Starts at 6pm PT with a meeting of the Apple II owners/musicians, and concert begins at 8pm. More info here. We love Jason Torchinsky's wacky and wonderful projects around here at Boing Boing, and you may also dig his book: Ad Nauseam: A Survivor's Guide to American Consumer Culture


  1. For those of you interested in large amounts of old computer gear making music, definitely check out The User’s Sympohony for Dot Matrix Printers:

    Yay Canada! Sorry, couldn’t help it—July 1 (Canada Day) is coming!

  2. Holy cow! That’s Bill Fickas, lead guitar of the Broken Rubber Band. Man, what a blast from the past!

  3. It confused the hell out of me when this started autoplaying and I started trying to find where the sound was coming from.

    Not unpleasant, just… confusing.

  4. what’s up with the auto-play on this? It pops up with volume all the way up and no way to *stop* the stream. I’m on a Mac running Chrome and in order to mute it, I have to ‘show video controls’ and then move the volume knob all the way off, and there is no ‘stop’ or pause button at all.

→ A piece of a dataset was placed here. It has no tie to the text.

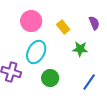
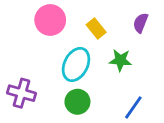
purple semicircle: (94, 23) -> (141, 23), turned -136
cyan ellipse: (36, 52) -> (76, 64), moved

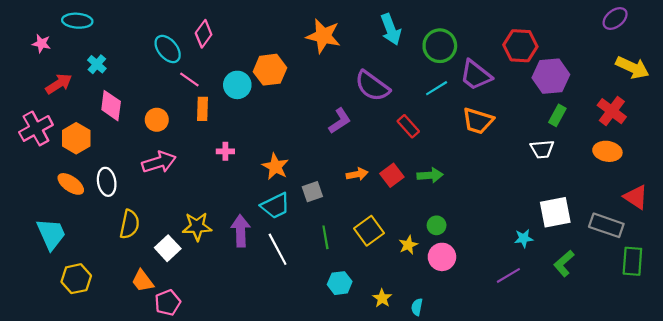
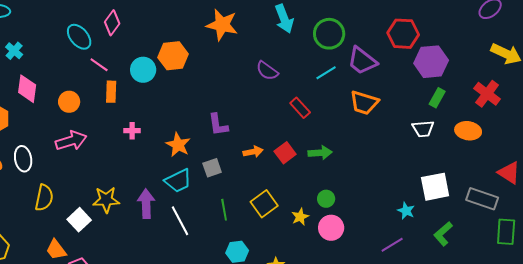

    It’s a cool project and all, but I just wanna browse without listening to all the preliminary bleeps and bloops.

    1. I just spent five minutes trying to figure out why there’s a children’s birthday party in my bedroom.

  5. I don’t like to adblock BB content, but autostart with no way to shut it off on the main page is just too much.

  6. Win7, FF5, this is the second time in 30 mins a video just started auto-playing, the other was a video of Kate and Wills over on HuffPo. Not cool, especially when there’s No video controls so you can pause or mute it.

  7. Well the auto-playing complaint has been covered, so I’ll just say that I’m sorry I couldn’t make it, I was planning on going but something else came up.

  8. Dear moderators,

    Should you not find the 30 seconds to deal with a nuisance video? It took me a minute to find the source of the background noise and kill the sound, and I’m not amused by a video player that cannot be stopped from draining my bandwidth.

    Last time I checked, placing a auto-play, control-less video halfway down the page is une ̩norme faux-pas (Antinous РI am sure that using some French does not violate posting policy), and the apparent lack of interest in correcting it makes one wonder how much does BoingBoing respect their user community.

    I guess the posting policy does not apply to the editors – do you have an editor posting policy for us to check?

  9. Fixed.


    I congratulate you on working someplace where nobody ever makes an error and there are people standing by on Saturday afternoon to fix things immediately when there’s a problem. You must work in some very well-funded industry. Or possibly in Pleasantville.

  10. I waited through the setup difficulties and listened to their actual performance and it was fascinating. I love the sound of those old machines.

    I did think it was strange to hear weird computer noises on a video made by a seagull, but then found out what was going on.

    I thought the presentation choice was unusual (unstoppable player) and was about to close the page, but decided to stick with it and I’m glad I did.

    It was of questionable musical quality, but high entertainment value. I loved the process with which everything was put together. It was not just
    loosely coordinated, it was also highly random.

    Mostly it made me wish I still had my old Apple][e!

  11. On behalf of I want to send our sincerest apologies to the site and you, the readers for our misstep . Long story short, we thought we had fixed an issue that had not in fact been fixed. We accept full blame. No great excuse, just a strong dose of embarrassment and a plead for your forgiveness.

  12. I was in attendance and just wanted to report that it was a great time! To be fair it was terrible, as we were all warned it would be, but it was great to see people trying something fun that could never have worked if we expected perfection.